- Structured page parsing data:

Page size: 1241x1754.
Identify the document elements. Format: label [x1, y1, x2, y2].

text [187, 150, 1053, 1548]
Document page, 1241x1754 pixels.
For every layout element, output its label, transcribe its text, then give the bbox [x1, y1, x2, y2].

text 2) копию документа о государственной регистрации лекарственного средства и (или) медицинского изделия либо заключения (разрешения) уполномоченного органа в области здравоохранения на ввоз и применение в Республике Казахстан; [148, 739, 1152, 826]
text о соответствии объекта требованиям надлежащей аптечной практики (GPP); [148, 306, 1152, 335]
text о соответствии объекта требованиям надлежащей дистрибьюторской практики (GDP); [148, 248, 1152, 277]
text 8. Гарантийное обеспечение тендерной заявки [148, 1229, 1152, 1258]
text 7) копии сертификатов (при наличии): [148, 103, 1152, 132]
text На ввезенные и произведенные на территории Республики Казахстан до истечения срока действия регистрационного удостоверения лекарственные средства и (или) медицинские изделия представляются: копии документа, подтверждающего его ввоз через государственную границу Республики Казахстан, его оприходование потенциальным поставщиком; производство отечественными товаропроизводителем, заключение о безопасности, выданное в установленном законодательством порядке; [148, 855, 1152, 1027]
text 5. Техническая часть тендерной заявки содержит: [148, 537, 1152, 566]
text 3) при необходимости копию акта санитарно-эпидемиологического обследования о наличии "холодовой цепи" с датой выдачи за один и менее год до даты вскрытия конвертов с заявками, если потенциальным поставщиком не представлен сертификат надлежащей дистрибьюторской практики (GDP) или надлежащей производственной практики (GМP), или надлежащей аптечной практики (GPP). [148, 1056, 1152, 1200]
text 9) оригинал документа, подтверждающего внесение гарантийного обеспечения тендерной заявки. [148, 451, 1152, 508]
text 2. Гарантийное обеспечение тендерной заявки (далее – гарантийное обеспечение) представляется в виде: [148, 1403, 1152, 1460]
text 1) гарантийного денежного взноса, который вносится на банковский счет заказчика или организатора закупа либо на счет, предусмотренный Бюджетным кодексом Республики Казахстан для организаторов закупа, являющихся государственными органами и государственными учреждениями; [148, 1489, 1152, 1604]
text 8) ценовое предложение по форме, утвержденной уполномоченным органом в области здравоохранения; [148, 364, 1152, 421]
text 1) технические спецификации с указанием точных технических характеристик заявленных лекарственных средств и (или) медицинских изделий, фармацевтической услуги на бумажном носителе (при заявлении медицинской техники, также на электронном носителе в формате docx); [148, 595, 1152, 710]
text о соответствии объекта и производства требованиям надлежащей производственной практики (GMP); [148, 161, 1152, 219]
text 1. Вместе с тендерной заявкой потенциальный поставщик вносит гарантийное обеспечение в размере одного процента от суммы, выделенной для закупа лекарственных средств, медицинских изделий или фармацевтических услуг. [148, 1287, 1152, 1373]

- EXERCISE: All of the entries above need to be set down again exactly.

- YOUR RESPONSE:
Page size: 1241x1754.
Identify the document elements. Format: label [x1, y1, x2, y2].

text [187, 150, 1053, 1548]
Document page, 1241x1754 pixels.
For every layout element, output its label, transcribe its text, then give the bbox [x1, y1, x2, y2].

text 2) копию документа о государственной регистрации лекарственного средства и (или) медицинского изделия либо заключения (разрешения) уполномоченного органа в области здравоохранения на ввоз и применение в Республике Казахстан; [148, 739, 1152, 826]
text о соответствии объекта требованиям надлежащей аптечной практики (GPP); [148, 306, 1152, 335]
text о соответствии объекта требованиям надлежащей дистрибьюторской практики (GDP); [148, 248, 1152, 277]
text 8. Гарантийное обеспечение тендерной заявки [148, 1229, 1152, 1258]
text 7) копии сертификатов (при наличии): [148, 103, 1152, 132]
text На ввезенные и произведенные на территории Республики Казахстан до истечения срока действия регистрационного удостоверения лекарственные средства и (или) медицинские изделия представляются: копии документа, подтверждающего его ввоз через государственную границу Республики Казахстан, его оприходование потенциальным поставщиком; производство отечественными товаропроизводителем, заключение о безопасности, выданное в установленном законодательством порядке; [148, 855, 1152, 1027]
text 5. Техническая часть тендерной заявки содержит: [148, 537, 1152, 566]
text 3) при необходимости копию акта санитарно-эпидемиологического обследования о наличии "холодовой цепи" с датой выдачи за один и менее год до даты вскрытия конвертов с заявками, если потенциальным поставщиком не представлен сертификат надлежащей дистрибьюторской практики (GDP) или надлежащей производственной практики (GМP), или надлежащей аптечной практики (GPP). [148, 1056, 1152, 1200]
text 9) оригинал документа, подтверждающего внесение гарантийного обеспечения тендерной заявки. [148, 451, 1152, 508]
text 2. Гарантийное обеспечение тендерной заявки (далее – гарантийное обеспечение) представляется в виде: [148, 1403, 1152, 1460]
text 1) гарантийного денежного взноса, который вносится на банковский счет заказчика или организатора закупа либо на счет, предусмотренный Бюджетным кодексом Республики Казахстан для организаторов закупа, являющихся государственными органами и государственными учреждениями; [148, 1489, 1152, 1604]
text 8) ценовое предложение по форме, утвержденной уполномоченным органом в области здравоохранения; [148, 364, 1152, 421]
text 1) технические спецификации с указанием точных технических характеристик заявленных лекарственных средств и (или) медицинских изделий, фармацевтической услуги на бумажном носителе (при заявлении медицинской техники, также на электронном носителе в формате docx); [148, 595, 1152, 710]
text о соответствии объекта и производства требованиям надлежащей производственной практики (GMP); [148, 161, 1152, 219]
text 1. Вместе с тендерной заявкой потенциальный поставщик вносит гарантийное обеспечение в размере одного процента от суммы, выделенной для закупа лекарственных средств, медицинских изделий или фармацевтических услуг. [148, 1287, 1152, 1373]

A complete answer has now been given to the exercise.